# yup another usb device not recognized in vista?



## minimaxa (Apr 23, 2007)

sorry to hassle you guys with another usb question although this one has me stumped and you are smarter than me so here is my story, any reg edits, proper driver solutions or device manager tweaks etc are appreciated. thanks!

my usb wireless ms 4000 mouse sometimes is not recognised in vista ultimate it is an intermitten problem and works for a day then after shutdown does not come back on and then you delete all of the drivers and then it works for the day etc etc. the system gives you that "dow dun" sound then the usb device is not recognised pop up is seen without a solution.

this is what i have tried so far:

reinstalled both ultimate and on premium with no difference

deleted both drivers and all usb host controllers and usb hubs.(vista quickly reinstalls these drivers from windows32 file though)

replaced battery on usb mouse

tried in all 6 usb ports

taken out power plug and notebook battery

installed latest ms ps/2 vista mouse driver

the funny thing is my usb flash drive and usb cable modem both work like champions never ever failing?

system set up
dell 9300 notebook
512 ram ddr
7200 80 gig hd
1.6 centrino cpu


----------



## linfin (Apr 29, 2007)

Have you tried downloading BIOS updates from your laptop/PC manufacturer?
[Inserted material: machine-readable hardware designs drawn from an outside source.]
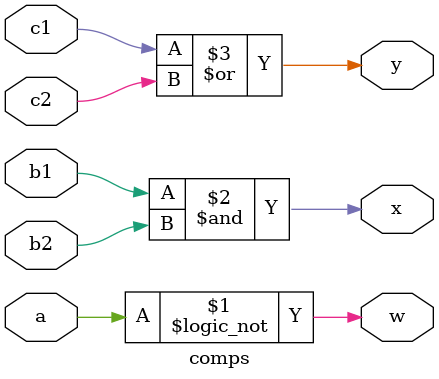
<source format=v>
module comps(
`ifdef USE_POWER_PINS
    inout vccd1,	// User area 1 1.8V supply
    inout vssd1,	// User area 1 digital ground
`endif

    input wire a, b1, b2, c1, c2,
    output w, x, y
);

assign w = !a;
assign x = b1 & b2;
assign y = c1 | c2;

endmodule
</source>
I suddenly started having a "USB device not recognized" problem, but when I downloaded a BIOS update from my laptop manufacturer's tech site, I no longer had any problem. Your manufacturer's site (HP, Toshiba, whatever) might have BIOS updates for Vista.


----------



## minimaxa (Apr 23, 2007)

im using a dell 9300 laptop with bios version a05 the latest one.

i think from what dell has said it is an issue with ricoh and microsoft with no known eta on a driver update for usb?


----------



## mjantz (May 1, 2007)

I am having the EXACT same problem. Any known solution would be greatly appreciated.
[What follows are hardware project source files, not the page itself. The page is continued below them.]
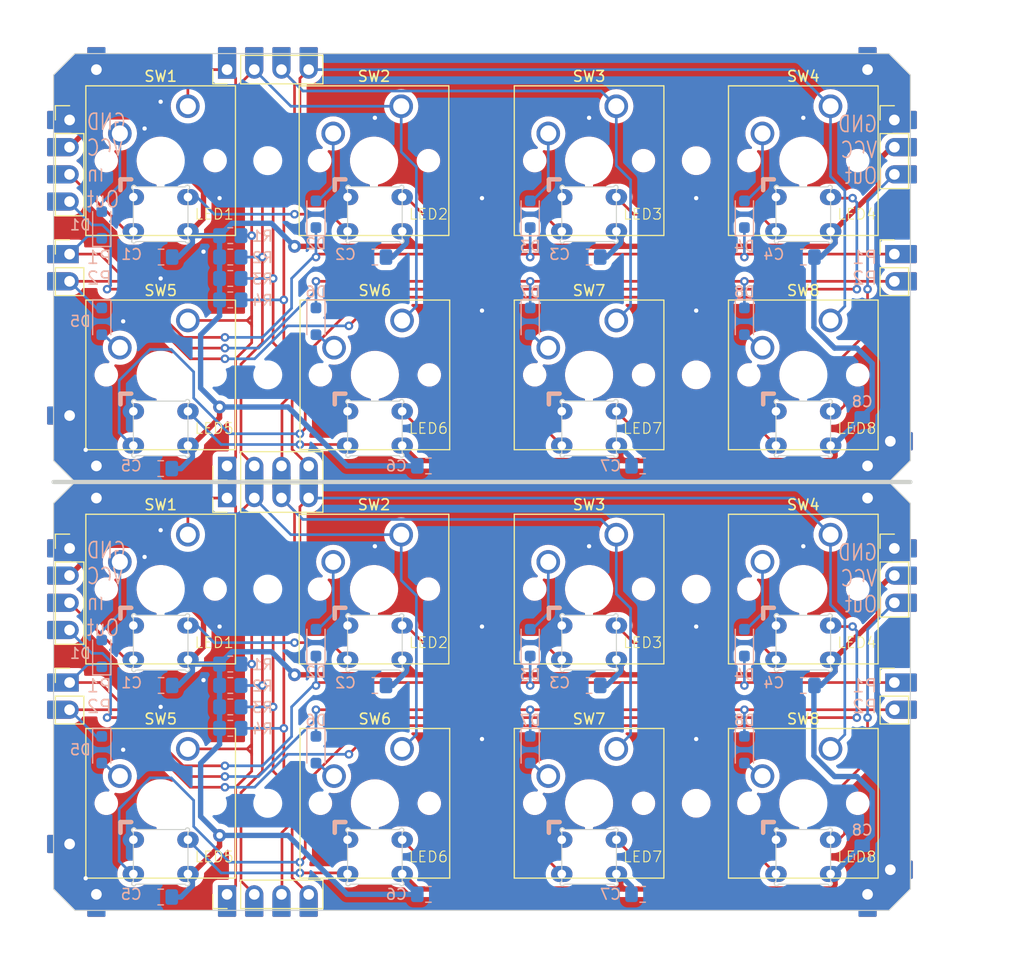
<source format=kicad_pcb>
(kicad_pcb (version 20221018) (generator pcbnew)

  (general
    (thickness 1.6)
  )

  (paper "A4")
  (layers
    (0 "F.Cu" signal)
    (31 "B.Cu" signal)
    (32 "B.Adhes" user "B.Adhesive")
    (33 "F.Adhes" user "F.Adhesive")
    (34 "B.Paste" user)
    (35 "F.Paste" user)
    (36 "B.SilkS" user "B.Silkscreen")
    (37 "F.SilkS" user "F.Silkscreen")
    (38 "B.Mask" user)
    (39 "F.Mask" user)
    (40 "Dwgs.User" user "User.Drawings")
    (41 "Cmts.User" user "User.Comments")
    (42 "Eco1.User" user "User.Eco1")
    (43 "Eco2.User" user "User.Eco2")
    (44 "Edge.Cuts" user)
    (45 "Margin" user)
    (46 "B.CrtYd" user "B.Courtyard")
    (47 "F.CrtYd" user "F.Courtyard")
    (48 "B.Fab" user)
    (49 "F.Fab" user)
    (50 "User.1" user)
    (51 "User.2" user)
    (52 "User.3" user)
    (53 "User.4" user)
    (54 "User.5" user)
    (55 "User.6" user)
    (56 "User.7" user)
    (57 "User.8" user)
    (58 "User.9" user)
  )

  (setup
    (pad_to_mask_clearance 0)
    (aux_axis_origin 108.5 20)
    (grid_origin 108.5 20)
    (pcbplotparams
      (layerselection 0x00010fc_ffffffff)
      (plot_on_all_layers_selection 0x0000000_00000000)
      (disableapertmacros false)
      (usegerberextensions false)
      (usegerberattributes true)
      (usegerberadvancedattributes true)
      (creategerberjobfile true)
      (dashed_line_dash_ratio 12.000000)
      (dashed_line_gap_ratio 3.000000)
      (svgprecision 4)
      (plotframeref false)
      (viasonmask false)
      (mode 1)
      (useauxorigin false)
      (hpglpennumber 1)
      (hpglpenspeed 20)
      (hpglpendiameter 15.000000)
      (dxfpolygonmode true)
      (dxfimperialunits true)
      (dxfusepcbnewfont true)
      (psnegative false)
      (psa4output false)
      (plotreference true)
      (plotvalue true)
      (plotinvisibletext false)
      (sketchpadsonfab false)
      (subtractmaskfromsilk false)
      (outputformat 1)
      (mirror false)
      (drillshape 1)
      (scaleselection 1)
      (outputdirectory "")
    )
  )

  (net 0 "")
  (net 1 "Board_0-GND")
  (net 2 "Board_0-Led In")
  (net 3 "Board_0-Led Out")
  (net 4 "Board_0-Net-(D1-A)")
  (net 5 "Board_0-Net-(D2-A)")
  (net 6 "Board_0-Net-(D3-A)")
  (net 7 "Board_0-Net-(D4-A)")
  (net 8 "Board_0-Net-(D5-A)")
  (net 9 "Board_0-Net-(D6-A)")
  (net 10 "Board_0-Net-(D7-A)")
  (net 11 "Board_0-Net-(D8-A)")
  (net 12 "Board_0-Net-(LED1-DOUT)")
  (net 13 "Board_0-Net-(LED2-DOUT)")
  (net 14 "Board_0-Net-(LED3-DOUT)")
  (net 15 "Board_0-Net-(LED4-DOUT)")
  (net 16 "Board_0-Net-(LED5-DOUT)")
  (net 17 "Board_0-Net-(LED6-DOUT)")
  (net 18 "Board_0-Net-(LED7-DOUT)")
  (net 19 "Board_0-Pull1")
  (net 20 "Board_0-Pull2")
  (net 21 "Board_0-Sense1")
  (net 22 "Board_0-Sense2")
  (net 23 "Board_0-Sense3")
  (net 24 "Board_0-Sense4")
  (net 25 "Board_0-VCC")
  (net 26 "Board_1-GND")
  (net 27 "Board_1-Led In")
  (net 28 "Board_1-Led Out")
  (net 29 "Board_1-Net-(D1-A)")
  (net 30 "Board_1-Net-(D2-A)")
  (net 31 "Board_1-Net-(D3-A)")
  (net 32 "Board_1-Net-(D4-A)")
  (net 33 "Board_1-Net-(D5-A)")
  (net 34 "Board_1-Net-(D6-A)")
  (net 35 "Board_1-Net-(D7-A)")
  (net 36 "Board_1-Net-(D8-A)")
  (net 37 "Board_1-Net-(LED1-DOUT)")
  (net 38 "Board_1-Net-(LED2-DOUT)")
  (net 39 "Board_1-Net-(LED3-DOUT)")
  (net 40 "Board_1-Net-(LED4-DOUT)")
  (net 41 "Board_1-Net-(LED5-DOUT)")
  (net 42 "Board_1-Net-(LED6-DOUT)")
  (net 43 "Board_1-Net-(LED7-DOUT)")
  (net 44 "Board_1-Pull1")
  (net 45 "Board_1-Pull2")
  (net 46 "Board_1-Sense1")
  (net 47 "Board_1-Sense2")
  (net 48 "Board_1-Sense3")
  (net 49 "Board_1-Sense4")
  (net 50 "Board_1-VCC")

  (footprint "Library:WS2812_embedded" (layer "F.Cu") (at 178.5 35 180))

  (footprint "Library:WS2812_embedded" (layer "F.Cu") (at 158.5 95 180))

  (footprint "Button_Switch_Keyboard:SW_Cherry_MX_1.00u_PCB" (layer "F.Cu") (at 140.96 24.92))

  (footprint "MountingHole:MountingHole_2.2mm_M2" (layer "F.Cu") (at 128.5 30))

  (footprint "Library:WS2812_embedded" (layer "F.Cu") (at 118.5 95 180))

  (footprint "Library:WS2812_embedded" (layer "F.Cu") (at 138.5 95 180))

  (footprint (layer "F.Cu") (at 110 55))

  (footprint "Button_Switch_Keyboard:SW_Cherry_MX_1.00u_PCB" (layer "F.Cu") (at 181.04 44.92))

  (footprint "MountingHole:MountingHole_2.2mm_M2" (layer "F.Cu") (at 168.5 50))

  (footprint "Connector_PinHeader_2.54mm:PinHeader_1x04_P2.54mm_Vertical" (layer "F.Cu") (at 124.7 61.5 90))

  (footprint (layer "F.Cu") (at 110 95))

  (footprint "Library:WS2812_embedded" (layer "F.Cu") (at 178.5 75 180))

  (footprint "MountingHole:MountingHole_2.2mm_M2" (layer "F.Cu") (at 128.5 50))

  (footprint "Connector_PinHeader_2.54mm:PinHeader_1x04_P2.54mm_Vertical" (layer "F.Cu") (at 124.7 98.5 90))

  (footprint "MountingHole:MountingHole_2.2mm_M2" (layer "F.Cu") (at 128.5 70))

  (footprint (layer "F.Cu") (at 110.7 61.5 -90))

  (footprint "MountingHole:MountingHole_2.2mm_M2" (layer "F.Cu") (at 128.5 90))

  (footprint "Connector_PinHeader_2.54mm:PinHeader_1x03_P2.54mm_Vertical" (layer "F.Cu") (at 187 26.2))

  (footprint "Button_Switch_Keyboard:SW_Cherry_MX_1.00u_PCB" (layer "F.Cu") (at 181.04 24.92))

  (footprint "Button_Switch_Keyboard:SW_Cherry_MX_1.00u_PCB" (layer "F.Cu") (at 181.04 84.92))

  (footprint "Library:WS2812_embedded" (layer "F.Cu") (at 178.5 55 180))

  (footprint "Connector_PinHeader_2.54mm:PinHeader_1x02_P2.54mm_Vertical" (layer "F.Cu") (at 187 38.725))

  (footprint "Button_Switch_Keyboard:SW_Cherry_MX_1.00u_PCB" (layer "F.Cu") (at 161.04 84.92))

  (footprint "Library:WS2812_embedded" (layer "F.Cu") (at 158.5 35 180))

  (footprint "Button_Switch_Keyboard:SW_Cherry_MX_1.00u_PCB" (layer "F.Cu") (at 161.04 64.92))

  (footprint "Button_Switch_Keyboard:SW_Cherry_MX_1.00u_PCB" (layer "F.Cu") (at 121.04 84.92))

  (footprint (layer "F.Cu") (at 187 55 180))

  (footprint "Button_Switch_Keyboard:SW_Cherry_MX_1.00u_PCB" (layer "F.Cu") (at 121.04 64.92))

  (footprint "Connector_PinHeader_2.54mm:PinHeader_1x04_P2.54mm_Vertical" (layer "F.Cu") (at 124.7 21.5 90))

  (footprint "Connector_PinHeader_2.54mm:PinHeader_1x02_P2.54mm_Vertical" (layer "F.Cu") (at 110 78.725))

  (footprint (layer "F.Cu") (at 184.4 58.875 90))

  (footprint "Button_Switch_Keyboard:SW_Cherry_MX_1.00u_PCB" (layer "F.Cu") (at 141.04 44.92))

  (footprint "MountingHole:MountingHole_2.2mm_M2" (layer "F.Cu") (at 168.5 90))

  (footprint "Button_Switch_Keyboard:SW_Cherry_MX_1.00u_PCB" (layer "F.Cu") (at 161.04 24.92))

  (footprint (layer "F.Cu") (at 187 95 180))

  (footprint "MountingHole:MountingHole_2.2mm_M2" (layer "F.Cu") (at 168.5 30))

  (footprint (layer "F.Cu") (at 114.5 58.5 90))

  (footprint "Library:WS2812_embedded" (layer "F.Cu") (at 138.5 55 180))

  (footprint (layer "F.Cu") (at 110.7 21.5 -90))

  (footprint "Library:WS2812_embedded" (layer "F.Cu") (at 138.5 35 180))

  (footprint "Button_Switch_Keyboard:SW_Cherry_MX_1.00u_PCB" (layer "F.Cu") (at 121.04 44.92))

  (footprint "Library:WS2812_embedded" (layer "F.Cu") (at 118.5 35 180))

  (footprint "Button_Switch_Keyboard:SW_Cherry_MX_1.00u_PCB" (layer "F.Cu") (at 140.96 64.92))

  (footprint "Connector_PinHeader_2.54mm:PinHeader_1x04_P2.54mm_Vertical" (layer "F.Cu") (at 124.7 58.5 90))

  (footprint "Library:WS2812_embedded" (layer "F.Cu") (at 118.5 55 180))

  (footprint (layer "F.Cu") (at 182.5 61.625 -90))

  (footprint "Button_Switch_Keyboard:SW_Cherry_MX_1.00u_PCB" (layer "F.Cu") (at 161.04 44.92))

  (footprint (layer "F.Cu") (at 114.5 98.5 90))

  (footprint (layer "F.Cu") (at 182.5 21.625 -90))

  (footprint "Library:WS2812_embedded" (layer "F.Cu") (at 138.5 75 180))

  (footprint "Library:WS2812_embedded" (layer "F.Cu") (at 158.5 55 180))

  (footprint "Library:WS2812_embedded" (layer "F.Cu") (at 118.5 75 180))

  (footprint (layer "F.Cu") (at 184.4 98.875 90))

  (footprint "Button_Switch_Keyboard:SW_Cherry_MX_1.00u_PCB" (layer "F.Cu") (at 141.04 84.92))

  (footprint "Connector_PinHeader_2.54mm:PinHeader_1x04_P2.54mm_Vertical" (layer "F.Cu") (at 110 26.2))

  (footprint "Connector_PinHeader_2.54mm:PinHeader_1x02_P2.54mm_Vertical" (layer "F.Cu") (at 110 38.725))

  (footprint "Button_Switch_Keyboard:SW_Cherry_MX_1.00u_PCB" (layer "F.Cu") (at 181.04 64.92))

  (footprint "Connector_PinHeader_2.54mm:PinHeader_1x04_P2.54mm_Vertical" (layer "F.Cu") (at 110 66.2))

  (footprint "Connector_PinHeader_2.54mm:PinHeader_1x03_P2.54mm_Vertical" (layer "F.Cu")
    (tstamp ee342357-b655-4444-953d-f2b415fd8de6)
    (at 187 66.2)
    (descr "Through hole straight pin header, 1x03, 2.54mm pitch, single row")
    (tags "Through hole pin header THT 1x03 2.54mm single row")
    (property "Sheetfile" "buttonMatrixBoard.kicad_sch")
    (property "Sheetname" "")
    (property "ki_description" "Generic connector, single row, 01x03, script generated")
    (property "ki_keywords" "connector")
    (path "/e082220a-3c32-413e-a76c-a9bdf4c929bc")
    (attr through_hole)
    (fp_text reference "J6" (at 0 -2.33 unlocked) (layer "F.SilkS") hide
        (effects (font (size 1 1) (thickness 0.15)))
      (tstamp ee9268fa-4061-4eef-a049-fc62ed0bad6c)
    )
    (fp_text value "Conn_01x03_Pin" (at 0 7.41 unlocked) (layer "F.Fab") hide
        (effects (font (size 1 1) (thickness 0.15)))
      (tstamp 0fb6d86a-fb7f-4301-b6b9-f17bfa302512)
    )
    (fp_text user "${REFERENCE}" (at 0 2.54 90 unlocked) (layer "F.Fab") hide
        (effects (font (size 1 1) (thickness 0.15)))
      (tstamp 0c534f7e-f63c-408c-82a5-fffc1427eb4a)
    )
    (fp_line (start -1.33 -1.33) (end 0 -1.33)
      (stroke (width 0.12) (type solid)) (layer "F.SilkS") (tstamp 15911fa6-4314-4b01-b1d5-f1677e0d8224))
    (fp_line (start -1.33 0) (end -1.33 -1.33)
      (stroke (width 0.12) (type solid)) (layer "F.SilkS") (tstamp 5ac8773d-f2dd-47a0-8d2f-19dc1bef1abb))
    (fp_line (start -1.33 1.27) (end -1.33 6.41)
      (stroke (width 0.12) (type solid)) (layer "F.SilkS") (tstamp 8fcb1c25-d1ca-4218-b2a6-14990b19a7f8))
    (fp_line (start -1.33 1.27) (end 1.33 1.27)
      (stroke (width 0.12) (type solid)) (layer "F.SilkS") (tstamp f12683f4-03d9-4d75-b931-f6730c003527))
    (fp_line (start -1.33 6.41) (end 1.33 6.41)
      (stroke (width 0.12) (type solid)) (layer "F.SilkS") (tstamp d7341621-8a5b-4c05-b3af-6ae08fc053eb))
    (fp_line (start 1.33 1.27) (end 1.33 6.41)
      (stroke (width 0.12) (type solid)) (layer "F.SilkS") (tstamp 38080d38-5914-42d5-b426-786171746e09))
    (fp_line (start -1.8 -1.8) (end -1.8 6.85)
      (stroke (width 0.05) (type solid)) (layer "F.CrtYd") (tstamp 27b33fc8-1e0a-469e-9e8f-3d6fe68c3e3a))
    (fp_line (start -1.8 6.85) (end 1.8 6.85)
      (stroke (width 0.05) (type solid)) (layer "F.CrtYd") (tstamp f6b29d43-67e7-4523-9cf7-42b9cd76bfb9))
    (fp_line (start 1.8 -1.8) (end -1.8 -1.8)
      (stroke (width 0.05) (type solid)) (layer "F.CrtYd") (tstamp 7bfd3919-3416-4598-9cf3-bf094c9a9301))
    (fp_line (start 1.8 6.85) (end 1.8 -1.8)
      (stroke (width 0.05) (type solid)) (layer "F.CrtYd") (tstamp 31ebc5d8-8b57-4bf5-8c3a-78e60a028574))
    (fp_line (start -1.27 -0.635) (end -0.635 -1.27)
      (stroke (width 0.1) (type solid)) (layer "F.Fab") (tstamp 4a482f31-e2fd-45ce-84d5-c91f5c670deb))
    (fp_line (start -1.27 6.35) (end -1.27 -0.635)
      (stroke (width 0.1) (type solid)) (layer "F.Fab") (tstamp 7a3b0db8-e184-49cf-a47b-f4a3067ff3d7))
    (fp_line (start -0.635 -1.27) (end 1.27 -1.27)
      (stroke (width 0.1) (type solid)) (layer "F.Fab") (tstamp 9dd7a7f9-96ae-4b3e-bec7-1c4cbf4ca287))
    (fp_line (start 1.27 -1.27) (end 1.27 6.35)
      (stroke (width 0.1) (type solid)) (lay
... [1318989 chars truncated]
</source>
Oh btw, I am using a Logitech V200 wireless mouse on a Dell Inspiron E1705 Notebook running on vista.


----------



## purge98 (Jun 23, 2007)

I have a Logitech Cordless Mouseman Optical mouse.

I have exactly the same problem. Mouse will be recognised by Vista 32bit about 60% of the time but others I have to pull the USB plug out and reinsert. 

It is doing my head in.

Does Microsoft know about this Visat bug?


----------



## banisters_mind (Oct 7, 2007)

I'm gonna kick off this thread again and relay to you all my experience from just this morning.

I have a Dell XPS M1530 running Vista Home Premium (32 bit). I also own a HP iPaq rx4540 running Windows Mobile 5. Until this morning, I was effortlessly syncing my pda with my laptop daily. Now, all of a sudden I am getting the "USB device not recognized" message. 

I have tried all the basic measures (following through on the Windows efforts to find the driver, navigating to the system32 folder - where, I might add - it says it finds the driver, but can't install it, to using the original disc that came with my iPaq to try and install the driver from there). All to no avail.

Hoping there might be someone out there whose encountered this and can help me...


----------